* Work to complete *
Begin at the start of the listing and stop after the line that contains "complex where 29-year-old Rahmanullah". Reproduce those lines without the pictures, changing each "quiet" to "calm" and leaving everything else the same.

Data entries
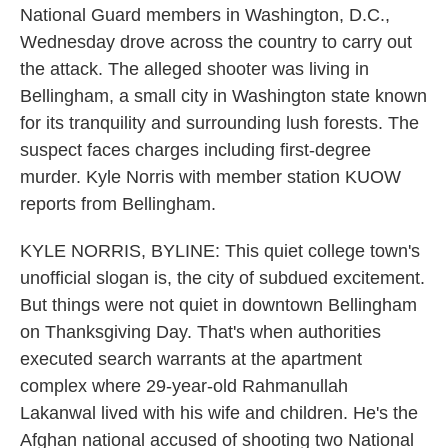
National Guard members in Washington, D.C.,
Wednesday drove across the country to carry out
the attack. The alleged shooter was living in
Bellingham, a small city in Washington state known
for its tranquility and surrounding lush forests. The
suspect faces charges including first-degree
murder. Kyle Norris with member station KUOW
reports from Bellingham.
KYLE NORRIS, BYLINE: This quiet college town's
unofficial slogan is, the city of subdued excitement.
But things were not quiet in downtown Bellingham
on Thanksgiving Day. That's when authorities
executed search warrants at the apartment
complex where 29-year-old Rahmanullah
Lakanwal lived with his wife and children. He's the
Afghan national accused of shooting two National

* Expected output *
National Guard members in Washington, D.C.,
Wednesday drove across the country to carry out
the attack. The alleged shooter was living in
Bellingham, a small city in Washington state known
for its tranquility and surrounding lush forests. The
suspect faces charges including first-degree
murder. Kyle Norris with member station KUOW
reports from Bellingham.
KYLE NORRIS, BYLINE: This calm college town's
unofficial slogan is, the city of subdued excitement.
But things were not calm in downtown Bellingham
on Thanksgiving Day. That's when authorities
executed search warrants at the apartment
complex where 29-year-old Rahmanullah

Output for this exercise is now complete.